Also in my new room I am not allowed fairy lights, or to attach anything to the walls, or a pet or to bring my own furniture. how am i going to decorate then? my imagination? invisible ink drawings? life-size cardboard cutouts of celebrities? small plaster statues? maybe i will have to take up pottery.
I need to adjust. I spent this summer taking every single anxiety test i could find (as it turns out, there are quite a few) to try and give myself a solid reason why I have spent this summer getting paler and paler and retreating more and more. I almost relished in the fact that i have not been swimming all summer, or contacted my school friends but then i realised actually I've been quite lonely, and this absolutely isn't fun. I like time alone, but theres a difference between being alone and loneliness.

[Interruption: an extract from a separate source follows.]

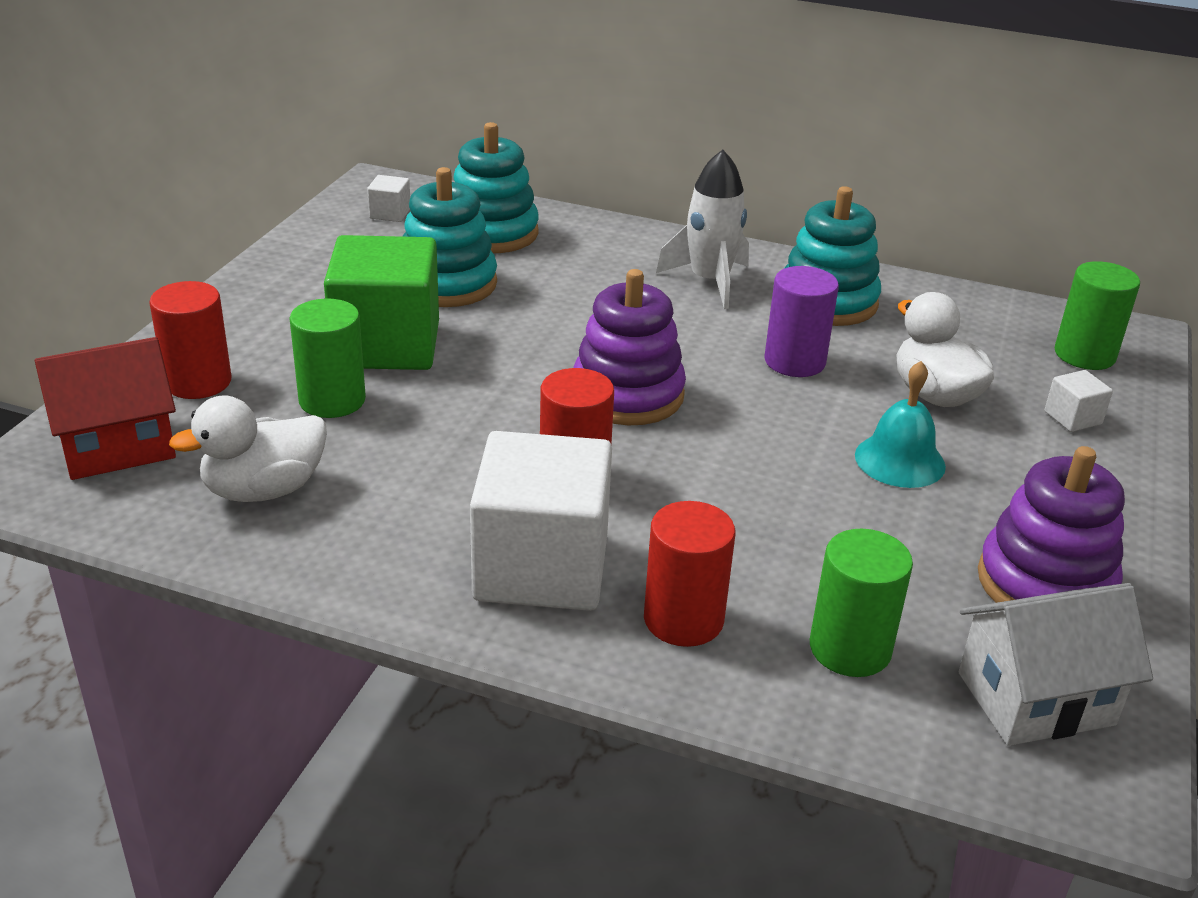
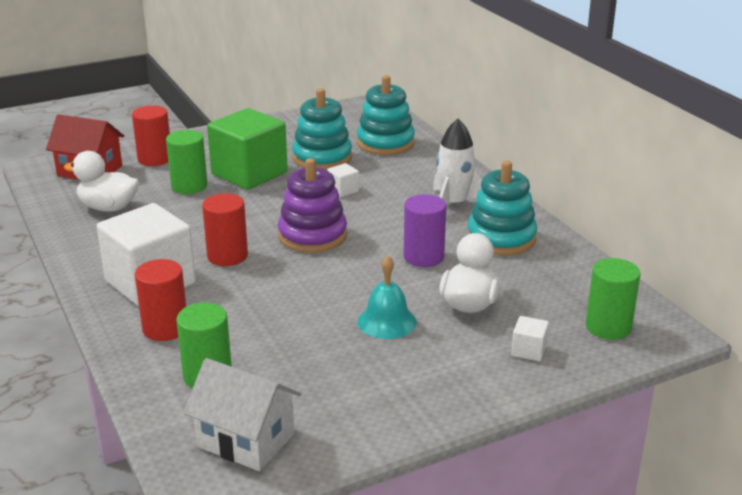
camera: 45 degrees right, 5 degrees down
(390, 213) = (353, 119): white cube -> white cube (343, 190)
(1045, 584) = (348, 405): purple stacking toy -> none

lying in my room by myself helps me recharge, but if i spend too long without a meaningful interaction with a human being, i feel isolated, and weird, and a vicious circle ensues where i feel lonely and so withdraw further, feel lonelier, withdraw further and so on. I need to stop, take a break, convince myself everything is going to be fine unless i carry on in this vein and then yes, everything might be a bit sad forever duh.
***i don't write any of my posts because i am an absolute lazy worm in one sitting so this marks the few weeks in which this post just floated around in my drafts + i dyed my hair pink***
everything is quite literally rose tinted now. if i look through my hair, everything is a sweet smelling pink haze. turns out changing your hair colour does wonders for your self esteem
i recently watched gummo hence the title of this post. its one of those films which doesn't really have a plot, or seemingly any point. for me, thats why the 'life is beautiful' quote is so important to the film, and why it wouldn't really make any sense without it, because i think it is essentially just a film about the beauty of everyday lives, no matter how run down.

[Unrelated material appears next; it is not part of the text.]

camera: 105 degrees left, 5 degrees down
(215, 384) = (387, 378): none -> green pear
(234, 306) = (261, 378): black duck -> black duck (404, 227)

|chloe sevigny is wonderful and that tiger leotard is something i really need|
anyway I've tried taking more photos of stuff
lonely flower growing in pavement crack
grey v.s. burning skies
|tired queueing legs - h&m tights, asos skirt, topshop socks and thrifted boots|
also in other news i travelled to london to queue for the meadham kirchhoff ss15 open casting. i didn't get it obviously (i would be bouncing off the walls crying if i did) but i got to see the inside of their offices and walk in a circuit in front of edward meadham (although i am ashamed to say i didn't realise it was him at the time). anyway it was also nice because i did a thing i wouldn't normally do and nothing disastrous happened and everything felt kind of natural you know? I managed to negotiate an unfamiliar situation without completely freaking which i feel is an achievement in itself.
i really really love this song at the moment. its my soundtrack to walking around town and dodging round crowds of slow walking people (there should be some kind of fine for that i swear). like a lot of people i was worried when jamie t disappeared for 5 years (WHERE WERE YOU MAN) but look! he's back! with a video where someone uses a severed arm as a drumstick! i can rest easy.
in other 'things that made me happy news', i bought a full length fake fur coat. you know, the kind that would be appropriate if you were an elderly aristocrat or a polar explorer, and not a teenage girl in a moderately warm climate. still, I'm finding any excuse to wear it around the house and feel regal.
|its so huge i can't fit in all in one photo i love it. i feel like a furry mountain.|
|and yes i realise it looks like i haven't moved for all of the pictures in this post. i promise i have it just so happens my webcam is the best camera i own oops|
more music i've been listening to a lot of recently
aLSO LAST THING I PROMISE but tavi did an AMA on reddit which i somehow managed to miss but her answers confirm my suspicions that she is an actual goddess. i have screenshots of some of them on my computer desktop for when I'm feelin' down.